I’ve guided people from all over the world to look for critters. Most of these world travelers have hit the major wildlife hotspots of Africa, Australia, South America, the Arctic, and more. I always ask what their favorite sightings have been. I am consistently surprised when above all else - all the big cats, the elephants, the monkeys - hands down the most common answer is whales.
We connect with them - they are mammals like us, predominantly have a single off-spring that stays with them relatively long, communicate through language, and are exceptionally smart. Some cetaceans even engage in sex for pleasure. Yet they astound us with their long distance migrations, sheer size, and the fact they live in an environment where they can’t breathe. The ocean is like space. We are still exploring it and we can’t fully grasp its size. Thus we both fear it and are drawn to it. Whales have a way of connecting us to this foreign environment through curiosity and confusion.

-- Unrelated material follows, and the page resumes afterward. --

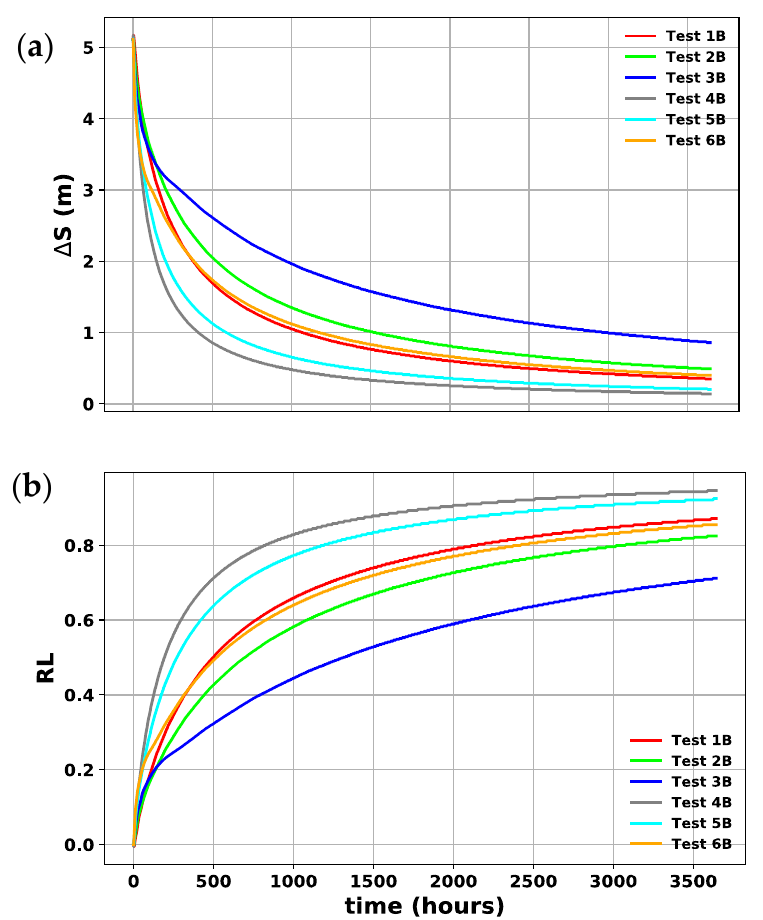
Figure 15. Beach resilience after structure removal: ( a ) shoreline change with respect to time after the structure removal and ( b ) resilience index temporal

My family has had consistent luck with cetaceans. Ian and I have surfed with many dolphins. My dad and I had a minke whale surface two feet from our kayak. And this year of blogging started with some tremendous humpback sightings in Hawaii.
Fortunately in California we don’t have to drive far to see these same critters. On my final day my parents and I boarded a boat in Monterey. In 4 hours we saw 100+ Risso’s dolphins and 5 humpback whales.
Seeing a whale’s back rise above the water is one thing. Seeing several tail flukes, flipper-slaps, and a partial breach is even better. But having a calf surface right next to our boat and even swim under it is the holy grail. We had all this and more and it was the perfect way to wave goodbye to this month. Thank you California, the ocean, my friends, and particularly my family. What a killer month it was.
Ok it’s single digits right now in Wyoming. I don’t know if my body is ready. But the snow is here! It’s back to where this year began with face shots and buttery turns. I miss my Jackson family so much and can’t wait to let the winter shenanigans begin.
Oh, and I start work in a week. Uh oh. I forgot what that feels like. I haven’t guided a tour since April. We’ll see how that first trip goes. But f*ck it we’ll do it live! Wyoming here we come!